I thought this topic might make for an interesting thread.
I was born in 1959. My earliest memory of coins (and money) is making the association between having money and then being able to exchange it for something at the store; as I grew up, that would have been penny candy, gum and comic books.
As a young tyke, I wrestled with the fact that although a nickel was larger than a dime, it was worth half as much. When my parents began giving me and my sisters allowances, receiving a dime was really exciting—so much money in such a small coin! Then, as our allowance amount increased, we actually began getting--
a quarter. That blew my mind--a coin so large and worth more than twice as much as a dime. And so heavy!
One night after work, my dad came home and showed me and my little sister an unbelievable coin--
a Franklin half dollar. It was so huge, we gazed at it with wonderment. We knew how long it took us to earn a dollar of allowance money, so then to see half of that represented by a single coin--truly incredible. I loved its size and heft.
Then came the magic day when my dad showed me his
Lincoln Penny collection. His blue Whitman folder began with 1909-VDB and finished with 1942-D; he wrote dates under the remaining nine empty holes, ending in 1945-D. (Back in those days, the template was to list coins in the order P-S-D, as opposed to today's P-D-S.) I pored over these old coins for a long time. He was born in 1927 and had been able to assemble an almost complete collection from pocket change, needing only the S-VDB, 11-S, 14-S, 15-S, 22 Plain (the folder calls it "Broken D") and 31-S.
(About this time, me and my friends started looking at our change, and we noted the two different penny reverses: wheat back and memorial. We didn't know what a wheat stalk was, however; we referred to them as "feathers.")
My dad also showed me a small box of coins that had been handed down from (I think) his grandmother. Mid-to-late 19th-century type coins, very worn common dates. But for a youngster, they were fascinating to look at.
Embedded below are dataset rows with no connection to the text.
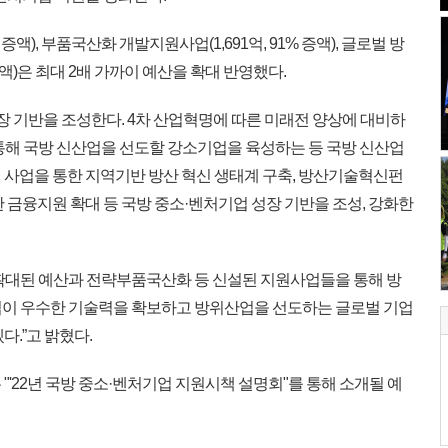
증액), 부품국산화 개발지원사업(1,691억, 91% 증액), 글로벌 방
증액)은 최대 2배 가까이 예산을 확대 반영했다.
장 기반을 조성한다. 4차 산업혁명에 따른 미래전 양상에 대비하
 통해 국방 신산업을 선도할 강소기업을 육성하는 등 국방 신산업
 사업을 통한 지역기반 방산 혁신 생태계 구축, 방산기술혁신펀
 금융지원 확대 등 국방 중소·벤처기업 성장 기반을 조성, 강화한
확대된 예산과 전략부품국산화 등 신설된 지원사업들을 통해 방
업이 우수한 기술력을 확보하고 방위산업을 선도하는 글로벌 기업
다.”고 밝혔다.
'22년 국방 중소·벤처기업 지원시책 설명회"를 통해 소개될 예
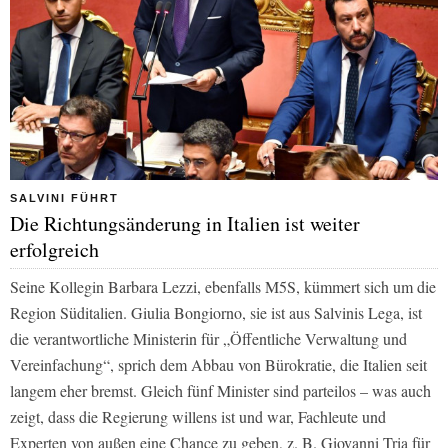
SALVINI FÜHRT
Die Richtungsänderung in Italien ist weiter
erfolgreich
Seine Kollegin Barbara Lezzi, ebenfalls M5S, kümmert sich um die
Region Süditalien. Giulia Bongiorno, sie ist aus Salvinis Lega, ist
die verantwortliche Ministerin für „Öffentliche Verwaltung und
Vereinfachung“, sprich dem Abbau von Bürokratie, die Italien seit
langem eher bremst. Gleich fünf Minister sind parteilos – was auch
zeigt, dass die Regierung willens ist und war, Fachleute und
Experten von außen eine Chance zu geben, z. B. Giovanni Tria für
At about that time, the comic books I was reading had this ad:

I thought for sure that our little box contained at least one 1804; alas, it didn't. But this ad, coupled by my dad showing me a
Red Book, taught me a new and incredible truth: a coin could be worth more than face value. Get rich quick? Yes!
I then began collecting in earnest around 1971/72. So that's my early coin history. What's yours?